### Challenge 1:
From the records, write out every line from the one containing "Page size: 1654x1241." through the one containing "title Mes de Enero [82, 49, 1571, 155]", including both of those lines.

Fasting is Over, Feasting is Near

January 10, 2017

Pastor Gunnar Ledermann

She had just met the guy and he was already promising her the world. He told her how much he loved her and would always be there for her. It was a lot to take in, but he was kind and she felt safe with him. As time went on his promises became more detailed and more wonderful. He had plans to keep her safe, well fed, give her a beautiful home and most of all loved. They got engaged, then came the rehearsal dinner. It was a marvelous spread. Though just a few people were invited, the groom had pulled out all the stops, there was more food than that small group ever hoped to finish and it was all so good.

All of this made the time between the rehearsal dinner and the wedding feel so much longer. She knew the good things he had promised, he had done so many wonderful things for her already, she could still taste and smell the lavish rehearsal dinner, but that night before the wedding seemed to last forever. As she tossed and turned in her bed, she could only think on how wonderful it was going to be when they would be reunited on their wedding day. They wouldn’t have to spend any more time a part. As she lay there she longed to be married, longed for the wedding reception and longed for the feast they had prepared for all their guests. Her last thoughts were of her soon-to-be husband, her bridegroom, announcing to their guests, “Fasting is over, Feasting is near.”

In the gospel lesson from Mark 2, some people came and asked Jesus about fasting:

“How is it that John’s disciples and the disciples of the Pharisees are fasting, but yours are not?”

The people assumed Jesus knew the laws about fasting, he had proved himself to be a great teacher and the people were surprised to see him eating with his disciples when they should have been fasting.

Jesus knew that God only required the Old Testament people to fast in preparation for the Day of Atonement. However, the Pharisees had added more and more days of fasting to make themselves appear more pious and holy than others. They had gone so far as to require two days of fasting every week. Now fasting itself was not wrong or sinful. In fact, it was used as a way to show sorrow and grief over sin. Even John the Baptist and his disciples had been practicing this strict pattern of fasting.

Jesus knew that the fasting required by the Pharisees had become a trap for them. They no longer saw it as a way to show grief over sin, but as a way to make up for their sin. Their strict adherence to these outward acts of piety and demand for others to follow them revealed their hearts no longer looked forward to the Savior for salvation, but to themselves.

### Record extracts:

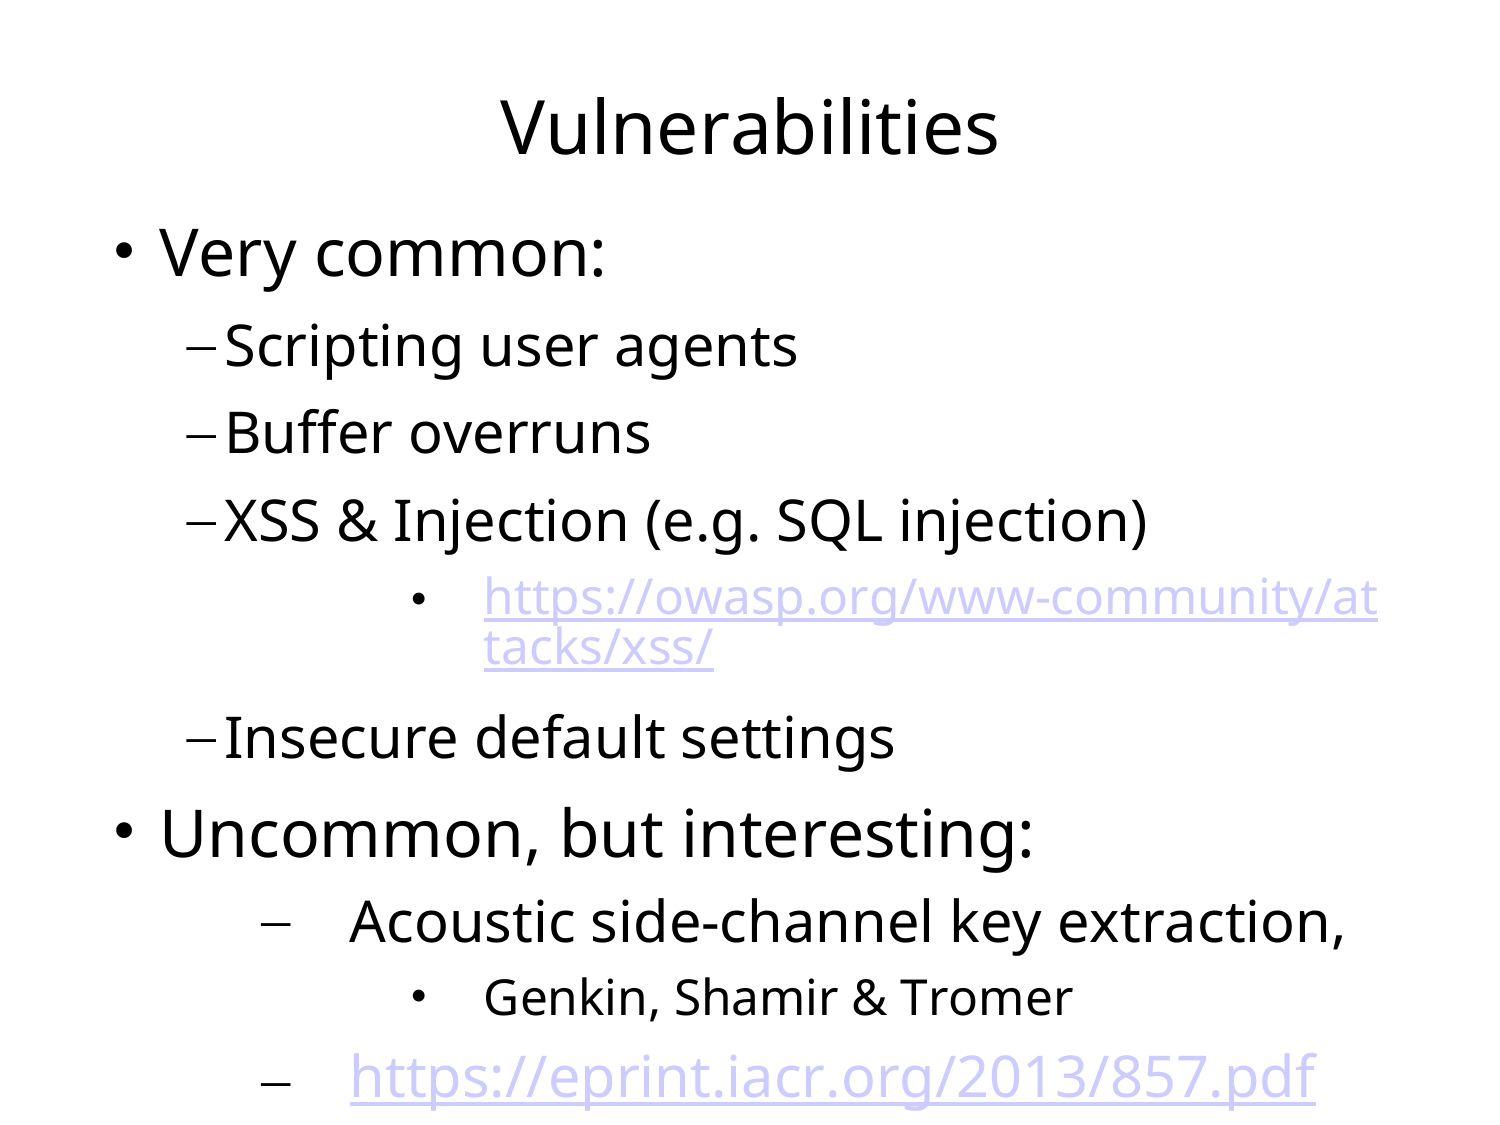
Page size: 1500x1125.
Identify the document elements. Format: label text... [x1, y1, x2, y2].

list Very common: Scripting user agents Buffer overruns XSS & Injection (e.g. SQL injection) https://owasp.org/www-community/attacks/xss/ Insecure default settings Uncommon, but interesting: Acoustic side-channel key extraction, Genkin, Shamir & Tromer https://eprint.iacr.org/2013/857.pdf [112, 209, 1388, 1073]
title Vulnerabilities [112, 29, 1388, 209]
--
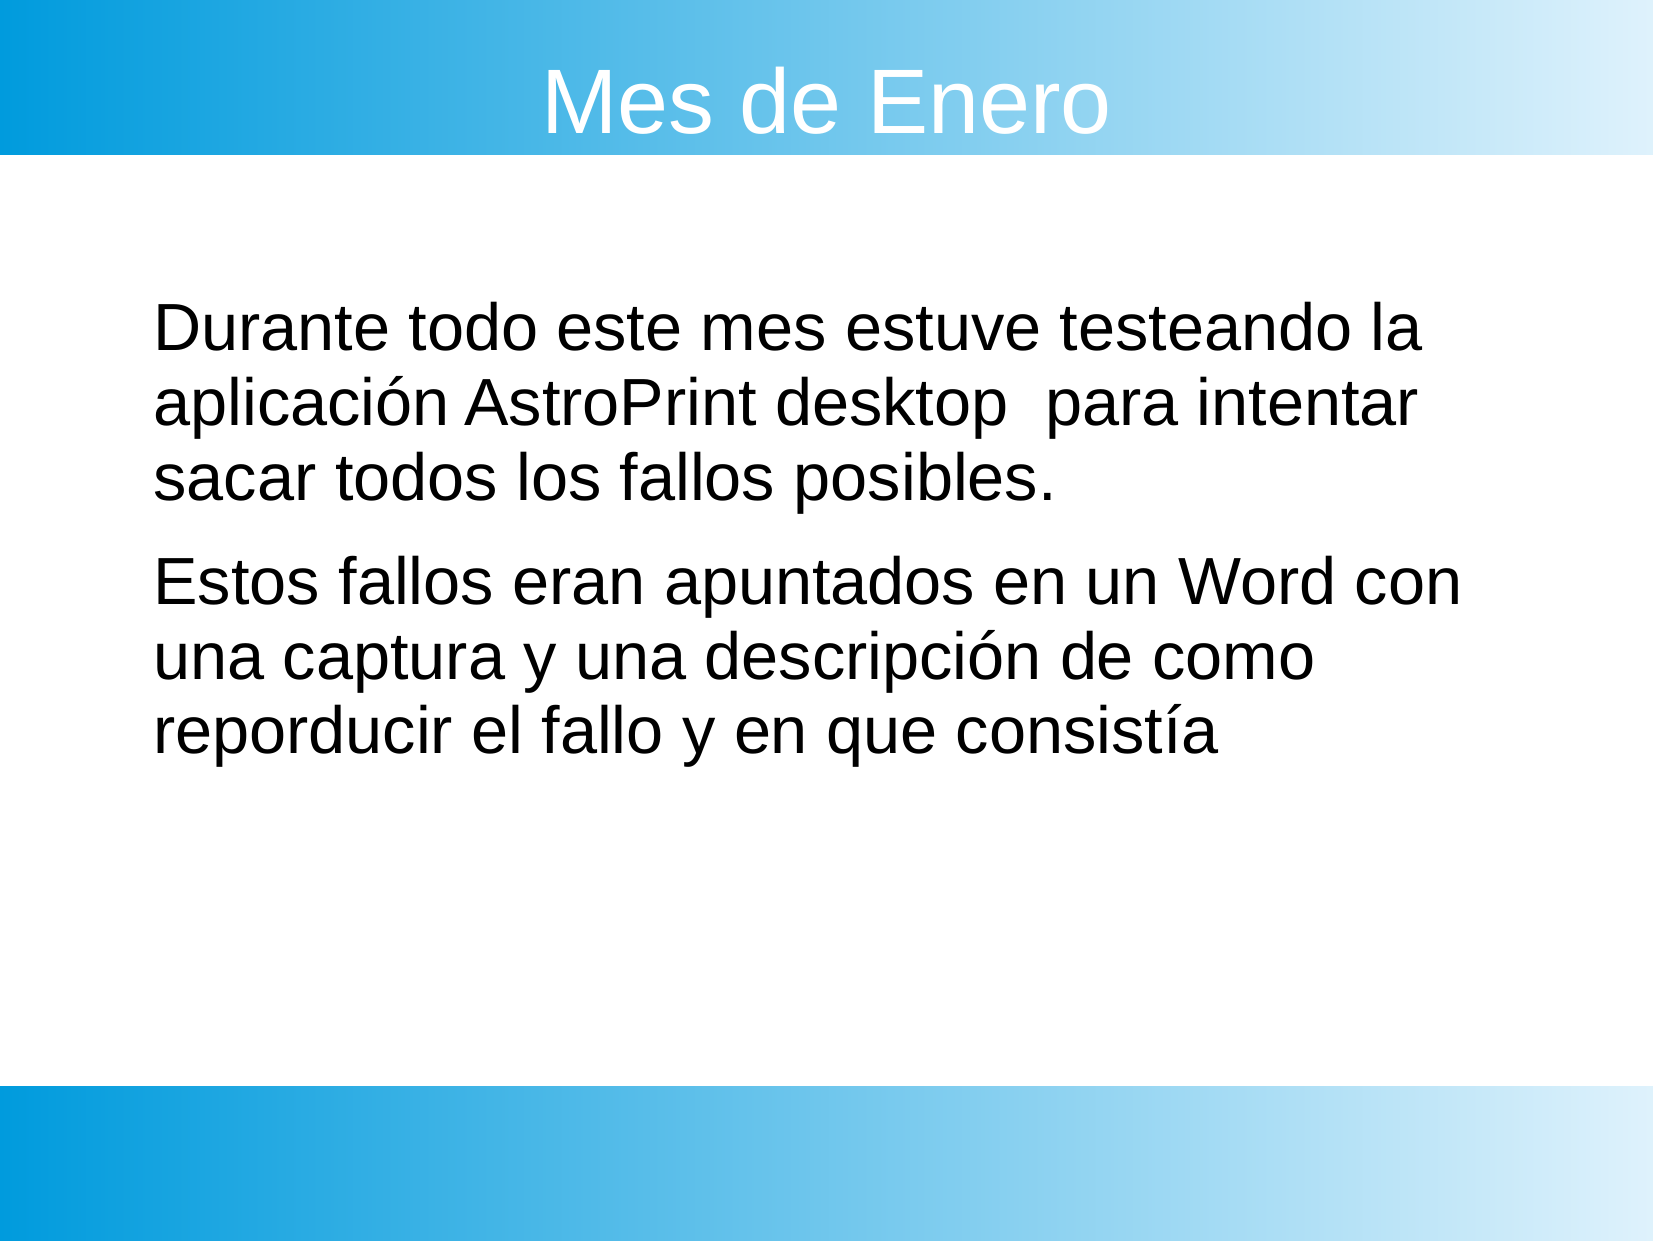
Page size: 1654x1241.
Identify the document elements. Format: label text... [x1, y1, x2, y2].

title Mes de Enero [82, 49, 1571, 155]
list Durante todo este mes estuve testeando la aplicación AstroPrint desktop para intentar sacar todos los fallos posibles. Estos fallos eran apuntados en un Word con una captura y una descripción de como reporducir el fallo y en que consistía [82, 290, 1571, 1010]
...
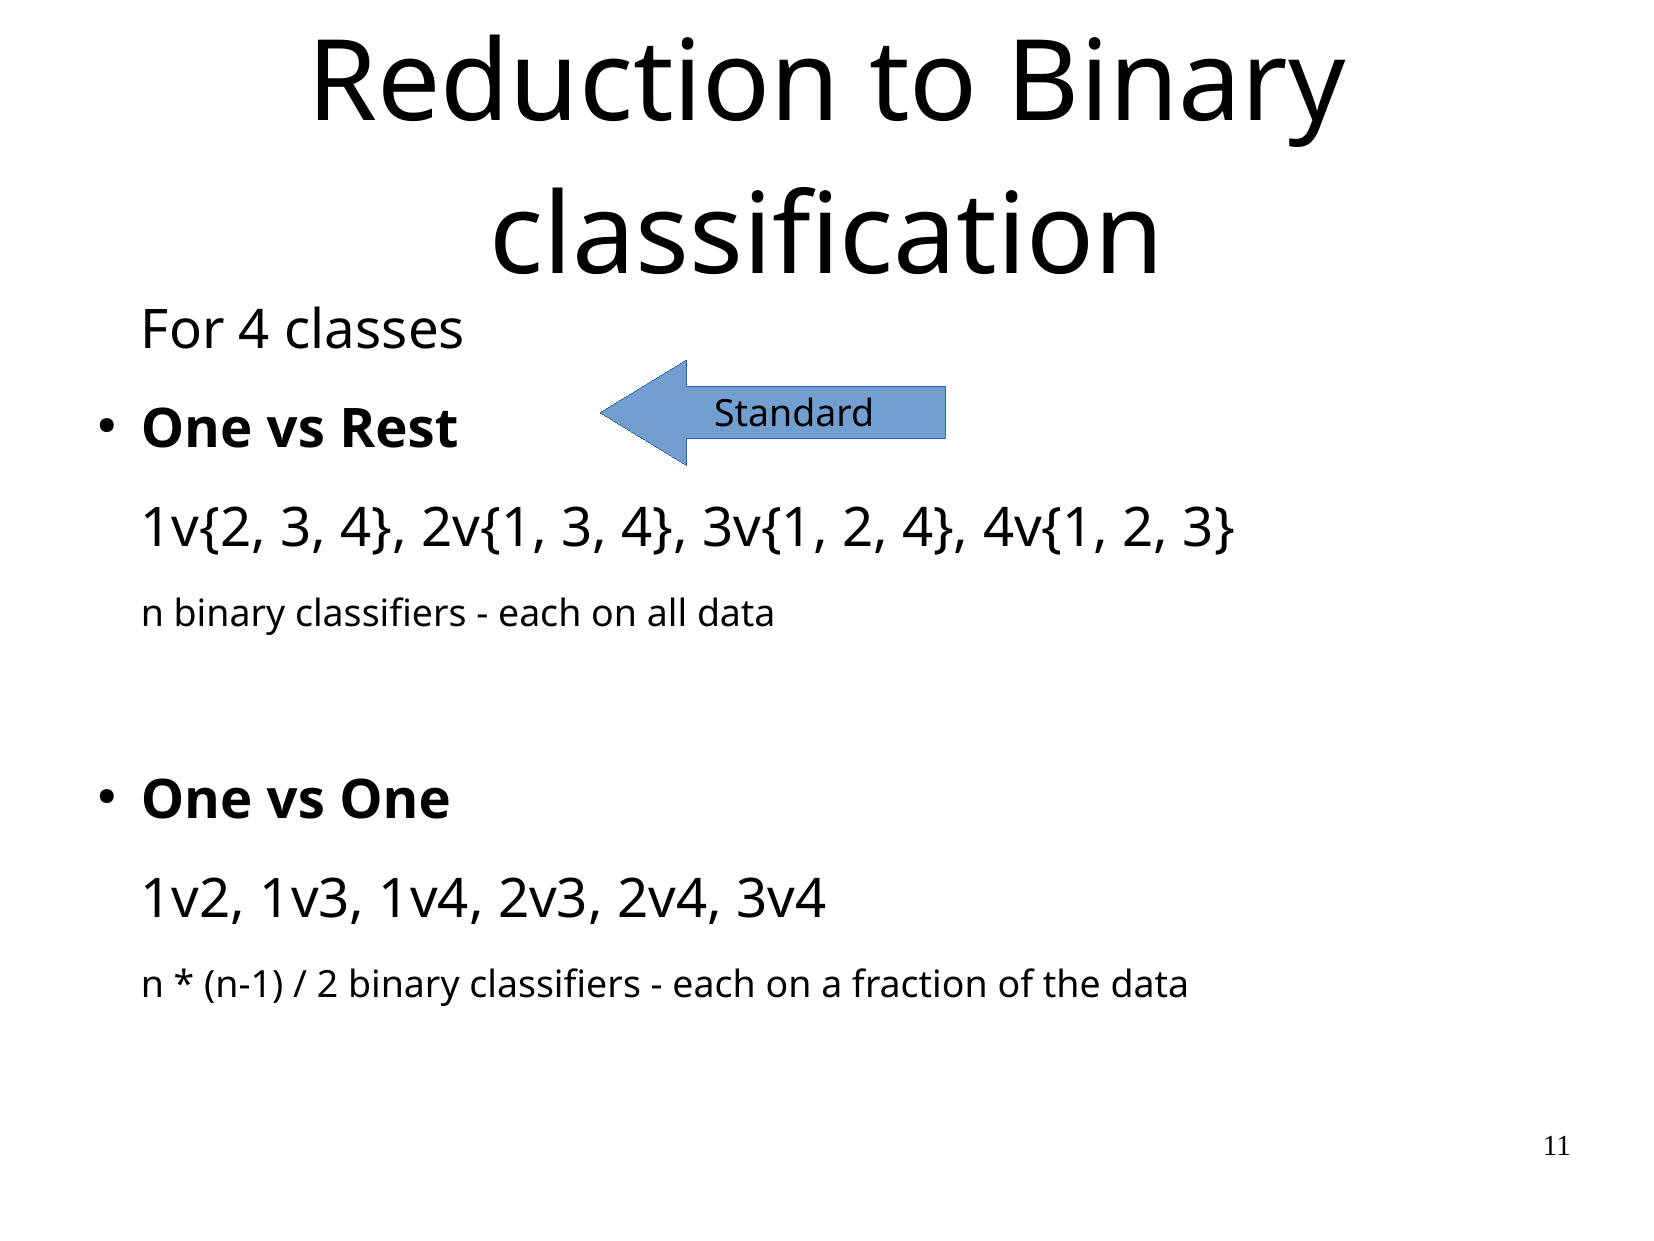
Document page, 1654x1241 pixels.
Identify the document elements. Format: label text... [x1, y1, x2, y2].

### Challenge 2:
Summarize the sermon excerpt on fasting in two sentences.

### Finished answer 1:
Page size: 1654x1241.
Identify the document elements. Format: label text... [x1, y1, x2, y2].

title Mes de Enero [82, 49, 1571, 155]

### Finished answer 2:
After a lavish rehearsal dinner, a bride endures the long night before her wedding, longing for her bridegroom to announce, "Fasting is over, Feasting is near." In Mark 2, people ask Jesus why his disciples are not fasting, and the excerpt explains that the Pharisees had added fasts beyond what God required, turning the practice into a way to make up for sin instead of a way to show grief over it.